A construction crew member works on a townhome development on Redwood Boulevard near Wood Hollow Drive in Novato on Wednesday, Aug. 11, 2021. (Alan Dep/Marin Independent Journal)
By AMOS KLAUSNER
PUBLISHED: March 24, 2025
https://www.marinij.com/2025/03/24/marin-voice-state-housing-mandates-for-marin-dont-add-up/
Make no mistake, Marin County is undergoing radical change that will destroy many of the things we appreciate most about our communities.
I blame political know-it-alls in Sacramento, who are making it easier for developers to build oversized, out-of-character housing projects across our small cities and even smaller towns. This new class of unregulated development eschews local norms and local control, clashing with the culture that attracted us to the county in the first place.
Recent housing proposals include a 32-unit building in Tamalpais Valley; a 42-unit building in Marin City; an 80-unit development in Novato; a 99-unit building in Corte Madera; 16- and 13-story buildings in downtown San Rafael (with 165 and 189 units, respectively); a 243 unit building in Fairfax; and a colossal 1,422-unit development in Terra Linda. It’s just the tip of the iceberg in a climate where the affordable housing debate appears to have been hijacked by those hoping to circumvent planning commissions, whose role is to process community input and determine long-range planning goals.
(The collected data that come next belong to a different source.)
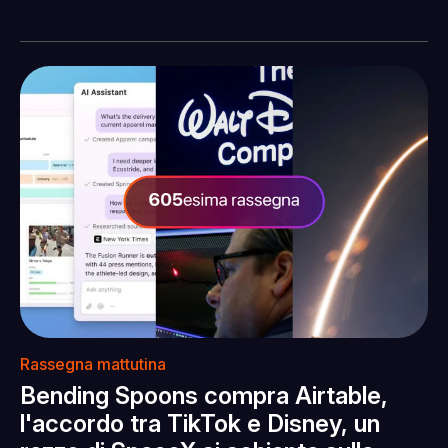
Rassegna mattutina
Bending Spoons compra Airtable,
l'accordo tra TikTok e Disney, un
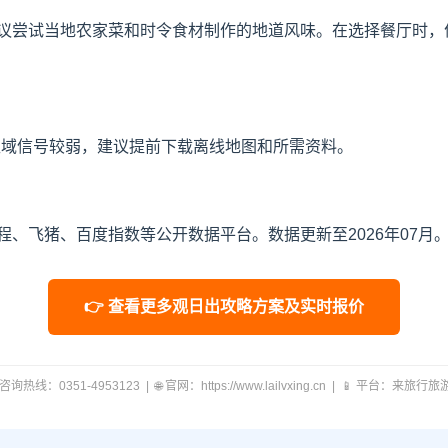
议尝试当地农家菜和时令食材制作的地道风味。在选择餐厅时，
区域信号较弱，建议提前下载离线地图和所需资料。
、飞猪、百度指数等公开数据平台。数据更新至2026年07月
👉 查看更多观日出攻略方案及实时报价
 咨询热线：0351-4953123 | 🌐 官网：https://www.lailvxing.cn | 📱 平台：来旅行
Beyond the fact that developers seem to have little regard for how their projects will impact quality-of-life issues like traffic congestion or basic services like fire protection, the real culprit is the state.
In 2024 alone, Gov. Gavin Newsom signed over 60 housing-related bills into law. Many of them further erode local control and grease the wheels of development by speeding up approval processes, removing minimum parking requirements, allowing higher densities on smaller lots, and imposing civil penalties on communities that try to slow down development.
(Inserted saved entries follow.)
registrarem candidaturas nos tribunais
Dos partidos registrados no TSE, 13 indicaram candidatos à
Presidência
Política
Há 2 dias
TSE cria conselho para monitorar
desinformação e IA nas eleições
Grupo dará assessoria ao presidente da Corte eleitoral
Since 1969, California’s Department of Housing and Community Development has required local governments to develop plans to meet housing numbers set by the state, not by local communities. This cyclical eight-year process is called the “regional housing needs allocation.” It is supposed to be based on demographic trends and housing conditions in each region.
For the current cycle running from 2023 to 2031, Marin County must add 14,405 units. In the previous cycle, which ran from 2015 to 2023, that number was 2,298. What’s changed to justify a 529% increase? You might assume that the demographic trends used to determine allocations have identified correlated population growth, but that isn’t the case.
In fact, between April of 2020 and December of 2023, Marin’s population decreased by 3.6%. For anyone convinced the drop was a brief hangover following the COVID-19 pandemic, California’s Department of Finance predicts population in Marin to remain flat between 2025 and 2070 (notwithstanding U.S. Census reports that showed a slight population increase of less than 1% between 2023 and 2024). Furthermore, officials predict a statewide increase of just over 2 million people during that same 45-year period. Regardless, the state mandated 2.5 million housing units for California in the current eight-year allocation cycle alone, when population is expected to increase by 700,000.
Affordable housing is an honorable goal. If the state focused allocations on that, our communities would be spared much of the negative change coming our way. Unfortunately, politicians on both sides of the aisle are using affordable housing to strip away local control and drive outsized housing development. And it makes sense if you follow the money. In 2021, the California Apartment Association, a landlord lobbying group, made campaign contributions to politicians and political committees in 51 of the state’s 58 counties.
The result is that only 45% of Marin’s allocation needs to be low-income units, while the rest are market rate. Still, developments in Marin are falling far short of the 45% target. The 243-unit project in Fairfax suggests 20% will be low income. In San Rafael, only 15% of units in a proposed 13-story building qualify and only 8% of units in a 16-story building. So how do they get away with it?
It all adds up to something rotten; politicians using affordable housing to pass laws that endanger our communities and open the flood gate to development – even though it doesn’t meet the intentions they used to justify their legislation in the first place.
Amos Klausner, of San Geronimo, is a member of the Marin County Committee on School District Organization.